Il sindacati esprimono una valutazione positiva dopo la manifestazione. La cooperativa ha sospeso le procedure di mobilità già avviate per 44 lavoratori
Cgil Fp, Cisl Fp e Uil Fpl esprimono una valutazione positiva sull’esito della manifestazione dei lavoratori della TESEOS e sulle conclusioni del tavolo di confronto attivato in Prefettura. Il Prefetto Francesco Alecci si è impegnato, dopo quanto rappresentato dalle parti presenti, Cgil Fp, Cisl Fp e Uil Fpl, una delegazione di lavoratori, i rappresentanti della Cooperativa, la direzione amministrativa dell’Ausl 5 e la presidenza della Società Servizi Riabilitativi, a chiedere all’assessore regionale alla Sanità un tavolo di confronto.
“Va definita – sostengono Isella Calì e Giuseppe Saija della Cgil, Rosario La Rosa e Salvatore Puleo della Cisl e Giuseppe Calapaj della Uil – la questione del mancato accreditamento della SSR presso l’assessorato regionale alla Sanità da cui dipende il futuro della società e la prosecuzione dell’erogazione dei servizi riabilitativi. Deve essere successivamente sciolto il nodo della gestione dei servizi e se questi dovranno essere ancora affidati alle cooperative o essere gestiti direttamente, in tutto o in parte dalla SSR”.

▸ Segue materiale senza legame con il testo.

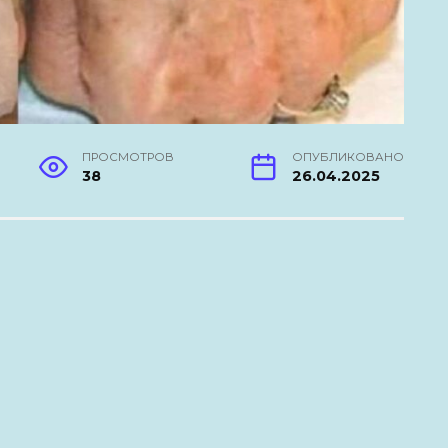
ПРОСМОТРОВ
ОПУБЛИКОВАНО
38
26.04.2025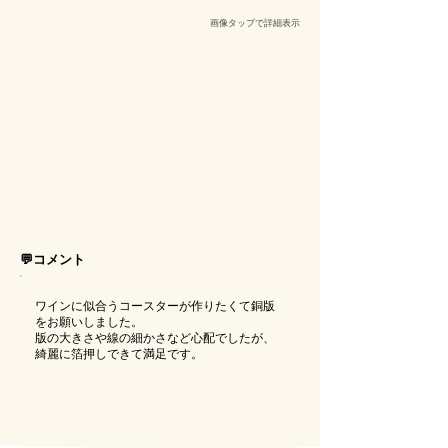
​画像タップで詳細表示
💬コメント
ワインに似合うコースターが作りたくて銅版
をお願いしました。
版の大きさや線の細かさなど心配でしたが、
綺麗に箔押しできて満足です。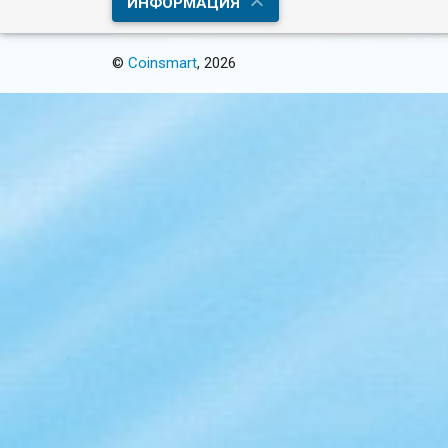
ИНФОРМАЦИЯ
©
Coinsmart
, 2026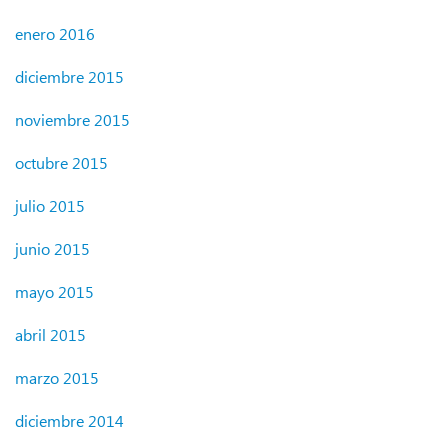
enero 2016
diciembre 2015
noviembre 2015
octubre 2015
julio 2015
junio 2015
mayo 2015
abril 2015
marzo 2015
diciembre 2014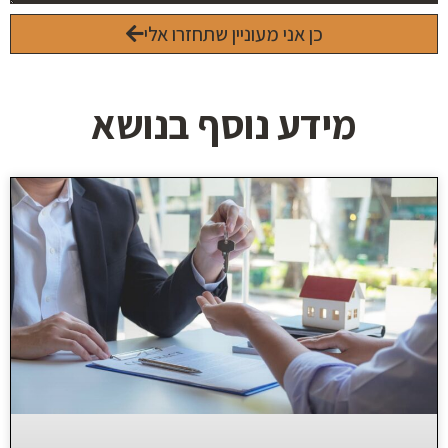
כן אני מעוניין שתחזרו אלי
מידע נוסף בנושא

Nell’incontro in Prefettura, è stato sottolineato dai rappresentanti sindacali che per il futuro non sarà tollerato un sistema che per definizione non consente di pagare tempestivamente le retribuzioni ai lavoratori accumulando, come sta accadendo in atto alla Cooperativa TESEOS, ben quattro mesi di ritardo.
In conclusione dell’incontro, per dare maggiore peso all’iniziativa del Prefetto presso la Regione, il prefetto ha chiesto e ottenuto dalla Cooperativa TESEOS la sospensione delle procedure di mobilità già avviate per i 44 lavoratori. Sospensione che domani sarà formalizzata dalla stessa Cooperativa nell’incontro previsto presso l’Ufficio Provinciale del lavoro.
E sempre davanti alla prefettura, nel pomeriggio, una delegazione della Flc Cgil ha manifestato in difesa dello studio e della scuola pubblica: “Attivarsi ora per sollecitare il ministero a modificare la tabella dei tagli – afferma la segretaria del sindacato Grazia Maria Pistorino – perché a settembre, alla riapertura delle scuole, quando le conseguenze saranno visibili, protestare non servirà più a nulla”.